Question: If a casement window is dripping water from the gap at the top
and the water gets between the inner and outer sash, is likely this would
cause the water to get behind the drywall and onto the floor?
Reason I'm asking is because, about 10 days ago after it rained, I had
water on the floor, and the drywall around the window corner was moist when
probing with moisture detector. (but the sill did not seem wet, and the
wallpaper was not wet) I wasn't in the room when the leak actually happened
I don't know who makes these windows. They are aluminum clad with no
markings. The outer frame and outer sill is aluminum, but the inner sill
and inner part of the sash is wood.
Today it's rainy, I'm noticing that water is dripping from the gap at the
top, so now I'm SUSPECTING this is what happened last time (dripped from the
gap at top into the gab between inner and outer sash).

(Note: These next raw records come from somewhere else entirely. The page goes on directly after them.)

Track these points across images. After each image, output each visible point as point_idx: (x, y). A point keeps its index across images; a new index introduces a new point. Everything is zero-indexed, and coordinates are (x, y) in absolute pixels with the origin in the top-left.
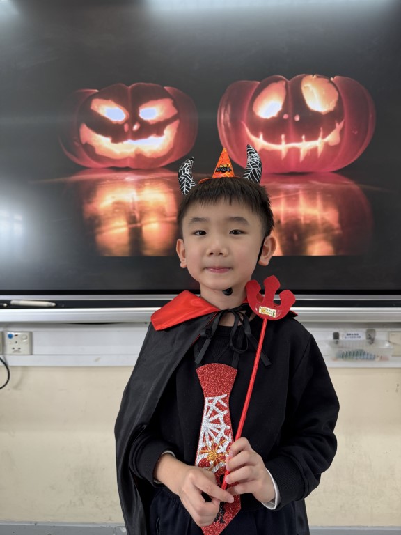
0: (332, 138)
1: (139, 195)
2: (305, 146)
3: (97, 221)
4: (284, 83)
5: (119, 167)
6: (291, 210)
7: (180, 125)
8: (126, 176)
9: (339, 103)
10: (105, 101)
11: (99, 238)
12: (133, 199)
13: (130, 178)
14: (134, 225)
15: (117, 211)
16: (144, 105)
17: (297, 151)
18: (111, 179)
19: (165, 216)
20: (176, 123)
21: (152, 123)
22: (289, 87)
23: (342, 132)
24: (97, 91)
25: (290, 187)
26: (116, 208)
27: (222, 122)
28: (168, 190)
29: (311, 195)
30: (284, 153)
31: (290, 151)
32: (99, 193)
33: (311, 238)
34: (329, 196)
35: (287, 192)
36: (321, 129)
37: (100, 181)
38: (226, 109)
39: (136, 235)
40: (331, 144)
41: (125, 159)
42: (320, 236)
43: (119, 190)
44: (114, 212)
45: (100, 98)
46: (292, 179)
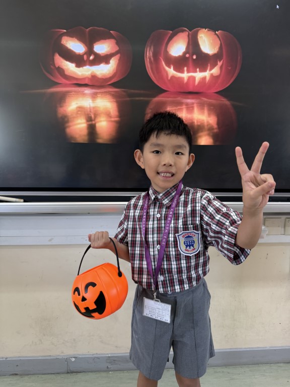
0: (216, 71)
1: (93, 103)
2: (199, 75)
3: (66, 119)
4: (187, 33)
5: (81, 84)
6: (189, 116)
7: (120, 58)
8: (85, 90)
9: (221, 48)
10: (71, 38)
11: (68, 130)
12: (90, 105)
13: (88, 91)
14: (90, 123)
15: (79, 112)
16: (97, 43)
17: (194, 78)
18: (75, 92)
19: (111, 117)
20: (118, 56)
21: (102, 55)
22: (190, 36)
23: (221, 68)
24: (65, 31)
25: (189, 101)
26: (79, 111)
27: (148, 56)
28: (112, 100)
29: (201, 106)
30: (186, 79)
31: (189, 78)
32: (67, 101)
33: (201, 134)
34: (212, 108)
35: (187, 104)
36: (209, 64)
38: (150, 47)
39: (92, 129)
40: (214, 75)
41: (84, 79)
42: (205, 133)
43: (81, 99)
44: (77, 113)
45: (67, 36)
46: (190, 96)
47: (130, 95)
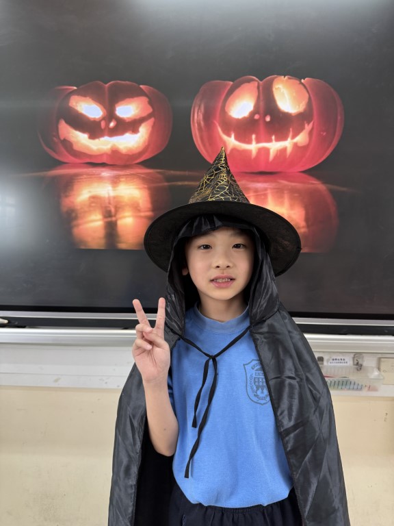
0: (301, 138)
1: (114, 190)
2: (274, 146)
3: (74, 215)
4: (256, 84)
5: (96, 163)
7: (154, 123)
8: (102, 171)
9: (309, 104)
10: (83, 98)
11: (76, 231)
12: (109, 194)
13: (106, 173)
14: (109, 219)
15: (93, 205)
16: (120, 103)
17: (267, 150)
18: (88, 174)
19: (139, 211)
20: (151, 121)
21: (127, 121)
22: (261, 88)
23: (310, 133)
24: (75, 88)
25: (259, 185)
26: (93, 202)
27: (195, 121)
28: (142, 186)
29: (279, 193)
30: (254, 153)
31: (260, 150)
32: (75, 187)
34: (296, 195)
35: (256, 191)
36: (291, 129)
37: (77, 175)
38: (200, 107)
39: (111, 229)
40: (300, 145)
41: (101, 155)
43: (96, 185)
44: (90, 206)
45: (78, 95)
46: (261, 178)
47: (168, 179)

However, I'm afraid to conclude yet that this is the same exact thing that
happened 10 days though. Yesterday afternoon I tried squirting water from
an empty shampoo bottle directly into the gap at the top and I wasn't able
to get water to drip down the gap into the inside. And I suppose that maybe
my testing yesterday got the seal wet "primed it" to make drip through the
gap at the top this time. But I agree that the seal (V-type flap that fits
in the kerf on top of sash) has flattened out since I installed it last
spring. I will put some D-Seal rubber weather-strip underneath to give it
upward pressure. If water getting past the top seal is cause of what
happened 10 days ago then hopefully this will solve it.
I also notice that the association didn't caulk the gap where the siding
meets the top of the window. An engineer told me that there really should
not be caulk there because if water should ever get behind siding then it
would have no place to escape except inward. But I'm wondering if not
having it caulked there could also cause a leak if enough water gets into
I tried to get the association to install drip caps last year, and the
property manager agreed to do it, but the workers did not want to take
siding off (even though they were replacing other wood that was rotted at
various locations). The lack of a drip cap doesn't seem to be helping
matters. These windows have a metal frame that sticks outward a little, but
no drip cap, and I'm told they have a flange underneath the siding. Do you
think I should have the association caulk the gap at the top where the
siding meets the window frame, even though an engineer says that's not the
right thing to do? Do you think I should push to have drip caps installed?